Taking ‘to dream (發夢)’ – an expression used for the Hong Kong movement referring to going on the streets – as the title for the work, the collective invites the audience to follow their journey through the past few months: they display traces of their search in Hong Kong. They worked with interviews taken and material collected, as well as a fictional film essay concerning the future of the city in crisis. In order to overcome the distance between Hong Kong and Zurich, the work involves live performances such as moving Lennon TVs live-streaming the movement and a tea corner that invites people to talk directly with members of the group.
Boudai12 has expanded from seven to nine members upon the start of Zurich phrase and was all physically present in the city of Zurich during the preparation for the final presentation. The huge group continued to work on their structure and creative strategies with the same fluidity of ‘be water’, the spirit of the movement itself, all essentially bonded and tied, to – as well as due to – the Hong Kong protest movement.

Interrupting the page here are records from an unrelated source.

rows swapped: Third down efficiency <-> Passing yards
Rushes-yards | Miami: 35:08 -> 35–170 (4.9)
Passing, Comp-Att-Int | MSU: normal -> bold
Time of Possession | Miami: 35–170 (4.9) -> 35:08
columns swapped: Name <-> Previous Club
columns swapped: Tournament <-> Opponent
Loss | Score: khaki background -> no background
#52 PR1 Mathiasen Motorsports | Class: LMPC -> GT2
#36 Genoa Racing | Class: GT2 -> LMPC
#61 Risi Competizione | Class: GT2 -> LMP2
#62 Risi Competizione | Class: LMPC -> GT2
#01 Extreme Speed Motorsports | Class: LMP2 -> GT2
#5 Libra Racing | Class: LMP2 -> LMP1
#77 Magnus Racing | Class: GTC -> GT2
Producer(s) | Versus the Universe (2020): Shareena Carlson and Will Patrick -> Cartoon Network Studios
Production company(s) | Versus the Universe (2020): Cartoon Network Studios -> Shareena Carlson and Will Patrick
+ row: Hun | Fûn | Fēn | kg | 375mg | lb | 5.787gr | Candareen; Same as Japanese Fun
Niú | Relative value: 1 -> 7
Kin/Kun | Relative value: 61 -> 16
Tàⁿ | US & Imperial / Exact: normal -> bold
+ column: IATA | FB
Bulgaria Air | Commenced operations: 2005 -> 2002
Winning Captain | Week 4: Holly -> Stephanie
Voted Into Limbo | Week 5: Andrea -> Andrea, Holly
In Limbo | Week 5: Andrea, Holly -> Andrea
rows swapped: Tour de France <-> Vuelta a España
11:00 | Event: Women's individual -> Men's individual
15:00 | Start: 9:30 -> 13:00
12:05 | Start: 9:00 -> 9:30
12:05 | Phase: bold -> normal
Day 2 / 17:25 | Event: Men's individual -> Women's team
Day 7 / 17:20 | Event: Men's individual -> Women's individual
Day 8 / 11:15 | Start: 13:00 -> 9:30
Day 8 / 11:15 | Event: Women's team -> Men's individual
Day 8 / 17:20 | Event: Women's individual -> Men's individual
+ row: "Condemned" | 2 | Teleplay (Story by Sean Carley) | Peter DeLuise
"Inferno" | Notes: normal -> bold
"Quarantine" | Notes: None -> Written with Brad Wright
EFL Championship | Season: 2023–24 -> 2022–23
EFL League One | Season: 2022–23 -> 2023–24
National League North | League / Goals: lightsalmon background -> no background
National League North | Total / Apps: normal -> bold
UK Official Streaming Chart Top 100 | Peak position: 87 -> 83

Clashed with distinct positions, Boudai12 came up with three separate projects to start off with and members flowed from one project to another whenever there was work needed to be done. One was a film titled Isle of Tears (2019) compiled of mostly clips of media coverage of the event framed by a science-fiction narrative of original script. It was intended to be shown at the cinema with a post-screening panel discussion with the aim to receive feedback from the audience;
Another was action and performance. Among the several planned, some executed and some not. One key performance was that of the ‘Lennon TV intervention’ that took place in midst of the Shared Campus Opening event, in which three performers in black-bloc outfit wearing TVs live-streaming the Hong Kong protest on the streets. As opposed to one having the remote controller over a screen, the screen comes to one’s vision and has the control over what one sees;
Last was the live installation at the centre of a main hallway, where exhibition walls in a messy formation were set up as barricades interrupting a common route, referring to how the elements of the protest scene in Hong Kong had become a landscape that was representing and at the same time devouring the city. Furthermore, the barricade-installation was designed to be in a blue-dye spotlight every ten minutes, putting the performers as well as visitors who wandered in into a kind of trance.
Despite having physically repositioned to the city of Zurich, the group was very much in the middle of the movement, a place where intelligible communication seemed rather ineffective. Between politics and art, between fiction and reality, between collective and individual, between right and wrong, before self and others, where did Boudai12 stand? where did each of the members stand? – What is respect? What are the restrictions? What is personal? How do we know? What is democracy? Where is love? Whose story? Where is the dialogue? What is art in times like this? Where do we go from here? – One needs distance to be able to see clearly, but distance was not an option for the moment, at least not for Boudai12.
Boudai12 is a collective exploring the possibilites of the political future, political engagement and the aesthetics of social movements. They were brought together by a shared drive to search for a deeper understanding of what has been happening in the exceptional political situation in Hong Kong. In times like this, solidarity becomes more important than individual expression, thus the group attempts to merge their distinct perspectives into a collective coherence.